- [Problem]:
Can you copy out each of the entries below word for word, changing nothing?

- [The input]:
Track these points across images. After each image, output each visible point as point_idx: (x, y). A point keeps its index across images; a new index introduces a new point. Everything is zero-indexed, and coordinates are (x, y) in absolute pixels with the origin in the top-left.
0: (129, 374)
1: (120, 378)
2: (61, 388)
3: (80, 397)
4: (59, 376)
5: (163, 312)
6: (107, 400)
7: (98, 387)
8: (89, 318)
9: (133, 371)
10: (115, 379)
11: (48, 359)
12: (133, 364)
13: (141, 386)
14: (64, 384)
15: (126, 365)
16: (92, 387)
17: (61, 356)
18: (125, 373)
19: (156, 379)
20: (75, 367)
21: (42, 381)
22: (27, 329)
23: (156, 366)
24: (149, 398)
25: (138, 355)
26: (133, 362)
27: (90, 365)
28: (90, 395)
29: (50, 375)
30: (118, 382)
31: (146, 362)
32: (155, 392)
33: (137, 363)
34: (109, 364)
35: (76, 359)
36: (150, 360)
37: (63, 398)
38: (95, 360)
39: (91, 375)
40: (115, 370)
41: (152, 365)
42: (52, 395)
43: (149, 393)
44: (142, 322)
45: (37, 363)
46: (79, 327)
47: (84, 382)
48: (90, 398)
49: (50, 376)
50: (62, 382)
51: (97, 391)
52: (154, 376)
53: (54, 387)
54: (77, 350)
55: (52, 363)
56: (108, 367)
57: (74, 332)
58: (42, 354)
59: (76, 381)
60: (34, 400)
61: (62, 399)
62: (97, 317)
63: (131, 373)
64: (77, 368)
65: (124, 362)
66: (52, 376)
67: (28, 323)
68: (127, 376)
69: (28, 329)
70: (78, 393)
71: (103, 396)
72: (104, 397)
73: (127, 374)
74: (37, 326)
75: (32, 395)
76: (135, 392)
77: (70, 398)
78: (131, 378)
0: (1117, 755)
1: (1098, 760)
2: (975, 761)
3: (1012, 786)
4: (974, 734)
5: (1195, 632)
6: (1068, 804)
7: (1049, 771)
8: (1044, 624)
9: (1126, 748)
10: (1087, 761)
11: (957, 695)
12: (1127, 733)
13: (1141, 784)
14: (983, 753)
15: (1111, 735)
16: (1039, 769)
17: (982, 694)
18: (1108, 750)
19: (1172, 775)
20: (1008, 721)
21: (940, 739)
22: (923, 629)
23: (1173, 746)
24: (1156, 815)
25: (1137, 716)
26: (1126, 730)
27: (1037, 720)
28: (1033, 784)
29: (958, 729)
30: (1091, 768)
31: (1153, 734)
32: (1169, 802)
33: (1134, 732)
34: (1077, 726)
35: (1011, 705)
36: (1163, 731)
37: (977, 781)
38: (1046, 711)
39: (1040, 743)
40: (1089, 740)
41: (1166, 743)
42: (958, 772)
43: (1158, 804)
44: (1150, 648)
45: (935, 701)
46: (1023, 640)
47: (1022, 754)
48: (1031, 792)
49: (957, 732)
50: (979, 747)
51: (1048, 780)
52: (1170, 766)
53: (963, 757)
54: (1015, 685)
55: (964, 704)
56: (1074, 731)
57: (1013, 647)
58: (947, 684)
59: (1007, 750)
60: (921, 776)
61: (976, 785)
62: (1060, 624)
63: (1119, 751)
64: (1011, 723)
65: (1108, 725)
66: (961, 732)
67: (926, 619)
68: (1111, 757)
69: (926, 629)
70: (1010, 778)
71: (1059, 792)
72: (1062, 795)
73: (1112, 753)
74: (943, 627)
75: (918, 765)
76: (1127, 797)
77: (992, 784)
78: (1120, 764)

- [Reply to the task]:
Track these points across images. After each image, output each visible point as point_idx: (x, y). A point keeps its index across images; a new index introduces a new point. Everything is zero-indexed, and coordinates are (x, y) in absolute pixels with the origin in the top-left.
0: (129, 374)
1: (120, 378)
2: (61, 388)
3: (80, 397)
4: (59, 376)
5: (163, 312)
6: (107, 400)
7: (98, 387)
8: (89, 318)
9: (133, 371)
10: (115, 379)
11: (48, 359)
12: (133, 364)
13: (141, 386)
14: (64, 384)
15: (126, 365)
16: (92, 387)
17: (61, 356)
18: (125, 373)
19: (156, 379)
20: (75, 367)
21: (42, 381)
22: (27, 329)
23: (156, 366)
24: (149, 398)
25: (138, 355)
26: (133, 362)
27: (90, 365)
28: (90, 395)
29: (50, 375)
30: (118, 382)
31: (146, 362)
32: (155, 392)
33: (137, 363)
34: (109, 364)
35: (76, 359)
36: (150, 360)
37: (63, 398)
38: (95, 360)
39: (91, 375)
40: (115, 370)
41: (152, 365)
42: (52, 395)
43: (149, 393)
44: (142, 322)
45: (37, 363)
46: (79, 327)
47: (84, 382)
48: (90, 398)
49: (50, 376)
50: (62, 382)
51: (97, 391)
52: (154, 376)
53: (54, 387)
54: (77, 350)
55: (52, 363)
56: (108, 367)
57: (74, 332)
58: (42, 354)
59: (76, 381)
60: (34, 400)
61: (62, 399)
62: (97, 317)
63: (131, 373)
64: (77, 368)
65: (124, 362)
66: (52, 376)
67: (28, 323)
68: (127, 376)
69: (28, 329)
70: (78, 393)
71: (103, 396)
72: (104, 397)
73: (127, 374)
74: (37, 326)
75: (32, 395)
76: (135, 392)
77: (70, 398)
78: (131, 378)
0: (1117, 755)
1: (1098, 760)
2: (975, 761)
3: (1012, 786)
4: (974, 734)
5: (1195, 632)
6: (1068, 804)
7: (1049, 771)
8: (1044, 624)
9: (1126, 748)
10: (1087, 761)
11: (957, 695)
12: (1127, 733)
13: (1141, 784)
14: (983, 753)
15: (1111, 735)
16: (1039, 769)
17: (982, 694)
18: (1108, 750)
19: (1172, 775)
20: (1008, 721)
21: (940, 739)
22: (923, 629)
23: (1173, 746)
24: (1156, 815)
25: (1137, 716)
26: (1126, 730)
27: (1037, 720)
28: (1033, 784)
29: (958, 729)
30: (1091, 768)
31: (1153, 734)
32: (1169, 802)
33: (1134, 732)
34: (1077, 726)
35: (1011, 705)
36: (1163, 731)
37: (977, 781)
38: (1046, 711)
39: (1040, 743)
40: (1089, 740)
41: (1166, 743)
42: (958, 772)
43: (1158, 804)
44: (1150, 648)
45: (935, 701)
46: (1023, 640)
47: (1022, 754)
48: (1031, 792)
49: (957, 732)
50: (979, 747)
51: (1048, 780)
52: (1170, 766)
53: (963, 757)
54: (1015, 685)
55: (964, 704)
56: (1074, 731)
57: (1013, 647)
58: (947, 684)
59: (1007, 750)
60: (921, 776)
61: (976, 785)
62: (1060, 624)
63: (1119, 751)
64: (1011, 723)
65: (1108, 725)
66: (961, 732)
67: (926, 619)
68: (1111, 757)
69: (926, 629)
70: (1010, 778)
71: (1059, 792)
72: (1062, 795)
73: (1112, 753)
74: (943, 627)
75: (918, 765)
76: (1127, 797)
77: (992, 784)
78: (1120, 764)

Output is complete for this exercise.